I'll be honest — when something lands on my desk labelled 'Spirit Drink' rather than whiskey, my first instinct is suspicion. But Reservoir's Ardent IPA Mashup Series 1 earned its place on my bar by doing something genuinely interesting with the bourbon-meets-beer concept, rather than just slapping a gimmick label on mediocre liquid.
First, let's talk about what this actually is. It's classified as a spirit drink rather than a bourbon, which tells you straight away that something has been done to it beyond what US bourbon regulations allow. The 'Mashup' with Ardent IPA means this spirit has crossed a line — likely through blending or finishing — that takes it outside the strict legal definition of bourbon. Under American whiskey law, bourbon must be stored in charred new oak with nothing added except water. The moment you introduce beer or beer-adjacent elements, you lose the right to call it bourbon. That's not a criticism — it's just useful context. You're buying a hybrid, and the bottle is transparent about that.
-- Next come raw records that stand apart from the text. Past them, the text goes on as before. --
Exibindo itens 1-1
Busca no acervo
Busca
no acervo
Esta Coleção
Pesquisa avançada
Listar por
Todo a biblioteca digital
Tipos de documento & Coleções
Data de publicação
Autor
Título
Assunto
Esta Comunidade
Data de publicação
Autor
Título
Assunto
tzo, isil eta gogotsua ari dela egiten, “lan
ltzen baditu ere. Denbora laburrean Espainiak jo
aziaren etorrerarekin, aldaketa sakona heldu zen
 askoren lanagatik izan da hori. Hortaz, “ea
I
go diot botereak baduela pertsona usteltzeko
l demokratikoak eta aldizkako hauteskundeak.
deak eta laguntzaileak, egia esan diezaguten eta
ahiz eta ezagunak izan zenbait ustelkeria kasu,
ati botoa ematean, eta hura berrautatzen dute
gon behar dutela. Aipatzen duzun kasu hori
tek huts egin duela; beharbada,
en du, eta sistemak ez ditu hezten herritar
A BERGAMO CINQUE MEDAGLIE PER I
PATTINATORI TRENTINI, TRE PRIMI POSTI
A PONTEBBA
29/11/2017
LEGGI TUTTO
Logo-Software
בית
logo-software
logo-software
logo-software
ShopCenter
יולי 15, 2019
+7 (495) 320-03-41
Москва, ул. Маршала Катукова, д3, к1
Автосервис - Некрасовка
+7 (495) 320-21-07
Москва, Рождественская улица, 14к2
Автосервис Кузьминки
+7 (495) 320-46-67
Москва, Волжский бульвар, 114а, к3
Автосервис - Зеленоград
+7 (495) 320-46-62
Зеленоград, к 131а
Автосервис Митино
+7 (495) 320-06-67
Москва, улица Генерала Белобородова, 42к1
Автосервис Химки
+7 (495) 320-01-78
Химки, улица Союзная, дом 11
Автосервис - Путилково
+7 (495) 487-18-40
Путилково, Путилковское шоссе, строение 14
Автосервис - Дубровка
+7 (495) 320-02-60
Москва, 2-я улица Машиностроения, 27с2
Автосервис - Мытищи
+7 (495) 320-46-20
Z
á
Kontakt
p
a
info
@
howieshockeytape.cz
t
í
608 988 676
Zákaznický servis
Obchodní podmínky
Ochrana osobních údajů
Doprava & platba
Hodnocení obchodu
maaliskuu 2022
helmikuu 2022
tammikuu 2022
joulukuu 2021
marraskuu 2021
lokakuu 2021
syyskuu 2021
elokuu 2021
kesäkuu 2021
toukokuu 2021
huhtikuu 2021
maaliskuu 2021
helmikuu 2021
At 45% ABV, it sits at a comfortable drinking strength. Not so hot that it overwhelms whatever the IPA component brings, but enough backbone that the base spirit doesn't get lost. This is a NAS release, so we don't know exactly how long the bourbon element spent in barrel, but the balance here suggests they weren't working with anything too young.
Tasting Notes
I don't have detailed distillery-confirmed tasting notes for this one, so I won't fabricate them. What I can tell you is what to expect from the category. You're looking at a bourbon foundation — so think corn-forward sweetness, some vanilla and caramel character from new oak — crossed with the herbal, citrusy, sometimes resinous bitterness of an IPA. The best versions of this style give you something that neither the whiskey nor the beer could achieve alone. At its core, this is an experiment in bitter-sweet tension, and it's one that mostly works.
The Verdict
At £85.75, the Reservoir Ardent IPA Mashup is priced at the premium end of the spirit drink market, and I think that's broadly fair. You're paying for genuine craft on both sides of the equation — Reservoir isn't a contract-bottled afterthought, and the IPA collaboration suggests actual intention behind the blend. It's not going to replace your everyday bourbon, and it's not trying to. This is a conversation bottle, something you crack open when someone says 'I've tried everything.' A 7.6 out of 10 from me — it's well-made, it's genuinely different, and it follows through on its promise. Where it loses a point or two is on value. For this money, you could pick up a very solid straight bourbon with age on it. But if you're buying novelty, buy good novelty, and this qualifies.
Best Served
Skip the rocks on this one. Drink it neat at room temperature so you can actually taste what the IPA brings. If you want to mix it, try it in a riff on a Whiskey Sour — the hop bitterness plays surprisingly well against fresh citrus and a touch of simple syrup. Use a 2:1:0.75 ratio (spirit, lemon, syrup) and dial the syrup back if you find the IPA element already provides enough complexity. A few drops of hopped bitters wouldn't be out of place either, if you really want to lean into the theme.